This skill provides comprehensive guidance for installing, configuring, and debugging vLLM on NVIDIA GPUs with CUDA 12.x.

When to Use This Skill

  • Installing vLLM on NVIDIA GPUs (B200/H100/A100)
  • Debugging vLLM installation errors (missing libraries, version conflicts)
  • Configuring tensor parallelism for different model architectures
  • Setting up environment variables for CUDA and NVIDIA libraries
  • Starting and testing vLLM OpenAI-compatible API server
  • Fixing common runtime errors (cuDNN, cusparseLt, FlashInfer issues)

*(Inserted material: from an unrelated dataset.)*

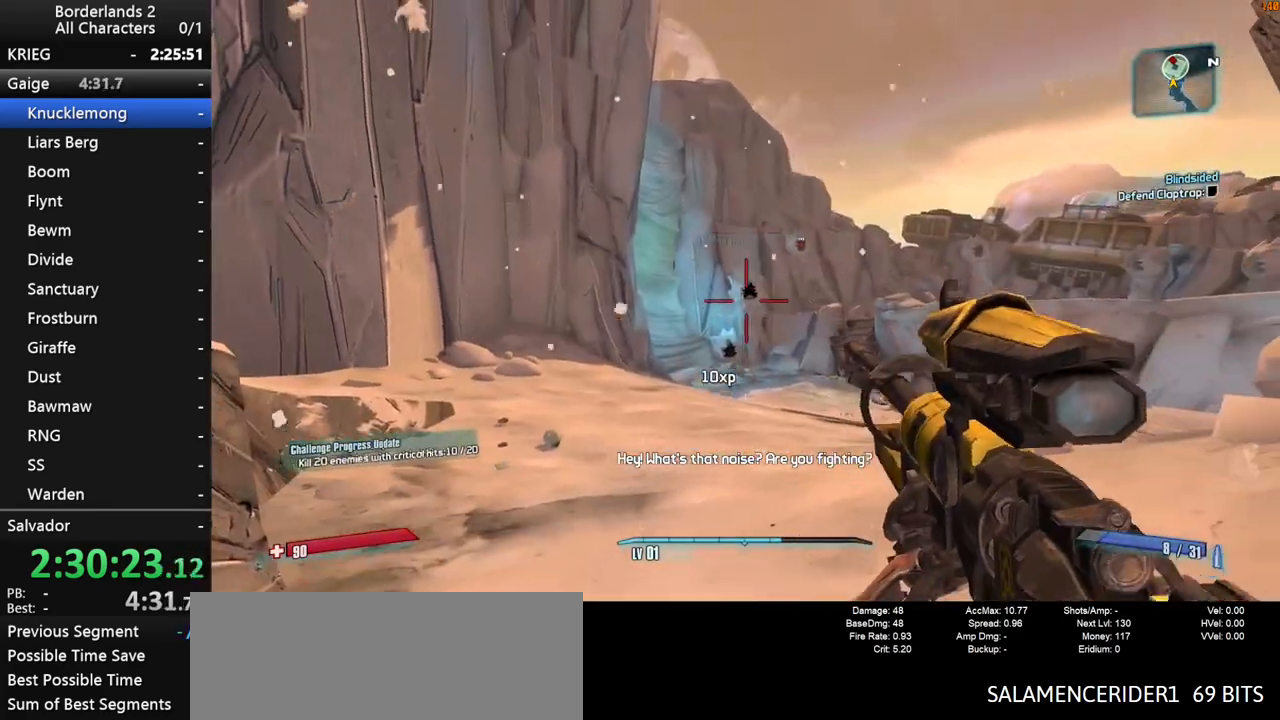
{"keys": [], "mouse": [], "mouse_move": "still", "events": [[50, "mouse_right", "down"], [100, "shift", "down"], [283, "mouse_left", "down"], [433, "mouse_left", "up"], [433, "mouse_right", "up"], [467, "shift", "up"]]}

Version Information (as of v0.14.1)

ComponentVersionNotes
vLLM0.14.1Latest stable (v0.15.0rc2 not yet on PyPI)
flashinfer-python0.5.3Attention backend
flashinfer-cubin0.5.3Must match flashinfer-python version
nixl0.9.0KV cache transfer (DMA-BUF, recommended for PD disaggregation)
nvidia-nccl-cu122.28.3Force reinstall
nvidia-cudnn-cu129.16.0.29Required for PyTorch 2.9+
bitsandbytes0.46.1Quantization support
numpy<2.3Required for numba compatibility

DeepSeek-V3 FP8 on Blackwell (B200)

vLLM correctly handles DeepSeek-V3 FP8 on Blackwell GPUs, unlike SGLang which produces garbage output due to FP8 scale format incompatibility.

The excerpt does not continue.